Neither of them spoke for a long moment.
"Well," Remy said finally.
"Yes," Nova said.
"That was"
"Yes."
He pressed two fingers carefully against where the wound had been, confirming what his eyes were telling him. His expression cycled through several things shock, recalibration, something that was almost awe and landed eventually on the particular focused look he wore when he was building a framework around new information.
"Silver blood," he said.
She looked at him sharply.
"I've known for about two years that it was a possibility," he said, with the tone of someone who had been waiting for the right moment and had decided this qualified. "After the bond rejection the way you survived the deterioration, the rate of your recovery. It was faster than it should have been, even accounting for sheer stubbornness." He almost smiled. "I did research."
"You didn't tell me."
"I didn't want to" He paused. "I didn't want to give you something else to carry until I was certain."
She sat back on her heels. Looked at her hands, which were ordinary hands again no glow, no warmth, no evidence of what had just moved through them. Her mind was doing the thing it did with new information, turning it over systematically, examining each face of it.
Silver blood. One in ten million. She'd read about it in old pack medical texts theoretical entries, the kind that carried the weight of legend more than clinical record. Healing that operated outside normal wolf biology. Power that affected bonds, magic, things that were supposed to be permanent.
Things that were supposed to be permanent.
She looked up at Remy.
He was watching her with the careful expression of someone who had tracked the exact thought she'd just had.

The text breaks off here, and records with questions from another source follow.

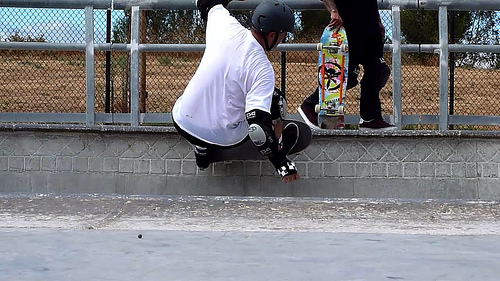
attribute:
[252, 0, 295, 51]
helmet — black, matte black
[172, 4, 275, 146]
shirt — white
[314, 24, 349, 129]
skateboard — multicolored, colorful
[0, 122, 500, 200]
wall — small, concrete, low, gray, cement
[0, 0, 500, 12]
railing — metal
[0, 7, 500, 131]
fence — chain link, metal, black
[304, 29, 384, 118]
pants — black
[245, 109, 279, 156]
elbow pad — black, gray, silver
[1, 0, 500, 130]
railing — silver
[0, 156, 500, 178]
row of squares — decorative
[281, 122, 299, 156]
shoe — black, white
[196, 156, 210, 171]
shoe — black, white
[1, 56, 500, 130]
field — brown, grassy, gold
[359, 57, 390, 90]
kneed pad — black, safety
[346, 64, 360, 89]
kneed pad — black, safety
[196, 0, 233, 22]
elbow pad — silver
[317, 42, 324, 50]
wheel — white, polyurethane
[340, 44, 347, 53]
wheel — white, polyurethane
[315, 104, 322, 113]
wheel — white, polyurethane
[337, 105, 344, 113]
wheel — white, polyurethane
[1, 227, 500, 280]
ground — gray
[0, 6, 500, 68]
sky — blue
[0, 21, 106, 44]
cloudy area — white, distant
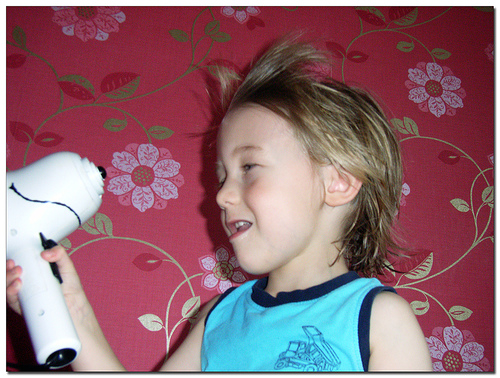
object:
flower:
[101, 135, 188, 214]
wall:
[7, 7, 491, 150]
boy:
[42, 29, 434, 376]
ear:
[322, 151, 367, 209]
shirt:
[199, 262, 396, 372]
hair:
[201, 29, 412, 283]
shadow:
[4, 290, 219, 377]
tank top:
[199, 268, 408, 376]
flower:
[104, 140, 183, 214]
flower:
[401, 58, 465, 120]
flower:
[419, 322, 492, 375]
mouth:
[221, 217, 253, 241]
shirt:
[195, 272, 401, 377]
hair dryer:
[4, 144, 107, 370]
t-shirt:
[201, 269, 401, 373]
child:
[11, 34, 434, 375]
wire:
[8, 354, 63, 373]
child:
[0, 20, 440, 375]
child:
[0, 32, 435, 373]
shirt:
[196, 269, 392, 371]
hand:
[0, 247, 88, 328]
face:
[215, 104, 309, 274]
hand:
[7, 242, 84, 314]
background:
[13, 9, 496, 365]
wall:
[6, 8, 494, 352]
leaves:
[51, 66, 154, 106]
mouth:
[219, 215, 260, 241]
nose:
[209, 181, 242, 210]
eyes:
[215, 155, 267, 188]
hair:
[203, 35, 426, 278]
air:
[87, 115, 192, 192]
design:
[272, 323, 342, 371]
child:
[0, 28, 426, 378]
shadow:
[8, 313, 54, 376]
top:
[195, 275, 387, 373]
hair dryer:
[2, 150, 119, 372]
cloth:
[2, 0, 498, 373]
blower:
[7, 151, 111, 368]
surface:
[10, 7, 488, 375]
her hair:
[191, 27, 414, 300]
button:
[40, 236, 60, 252]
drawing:
[271, 324, 340, 373]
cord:
[40, 352, 74, 370]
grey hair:
[196, 36, 410, 273]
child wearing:
[188, 272, 385, 369]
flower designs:
[43, 7, 133, 43]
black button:
[40, 229, 65, 284]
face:
[215, 105, 322, 275]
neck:
[250, 242, 371, 301]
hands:
[3, 230, 92, 312]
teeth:
[233, 220, 247, 229]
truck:
[273, 325, 344, 372]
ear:
[321, 157, 365, 208]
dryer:
[6, 149, 108, 366]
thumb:
[38, 243, 71, 265]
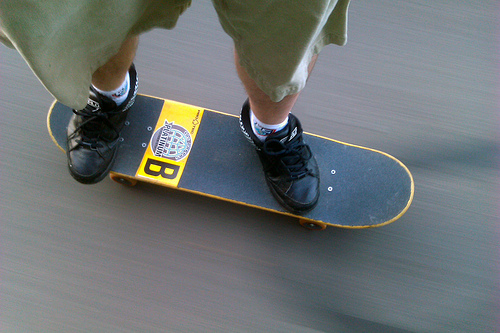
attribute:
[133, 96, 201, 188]
stripe — bright yellow, yellow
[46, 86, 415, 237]
skateboard — black, moving, part, short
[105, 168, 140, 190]
wheel — orange, bright orange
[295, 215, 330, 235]
wheel — orange, bright orange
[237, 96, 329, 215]
tennis shoe — black, part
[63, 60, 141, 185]
tennis shoe — black, part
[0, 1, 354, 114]
shorts — khaki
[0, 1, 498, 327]
ground — part, blurry, dark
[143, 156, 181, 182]
letter — capital b, b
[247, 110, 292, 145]
ankle sock — white, cotton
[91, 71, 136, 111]
ankle sock — cotton, white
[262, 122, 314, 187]
shoe lace — part, black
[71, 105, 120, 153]
shoe lace — black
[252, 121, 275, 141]
design — red, blue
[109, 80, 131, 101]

"Don't," she said quietly.
"I didn't say anything."
"You were about to."
He held her gaze. "The severed bond," he said. "If your blood has the properties the old texts describe"
"It doesn't change anything." Her voice was even. Absolute. "Whatever the blood can or can't do, it doesn't change any decision I've made or any decision I'm going to make."
Remy was quiet for a moment.
"No," he agreed. "Of course not."
She stood. Straightened her jacket. Picked up the document she'd dropped at the door.
"You have a call in eleven minutes," Remy said, getting carefully to his feet.
"I know."
"Nova."
She paused at the door without turning.
"It's not a weakness," he said. "What you just did. It's not something to be afraid of."
She stood there for a moment with her hand on the door frame.
"I know that too," she said.
She walked back to her office. Sat down. Put the document in front of her and picked up her pen and looked at the annotated paragraphs without reading a single word.
Then she pressed one hand flat against her sternum.
Nothing pulsed. Nothing answered.
But something, somewhere very deep and very quiet, had shifted.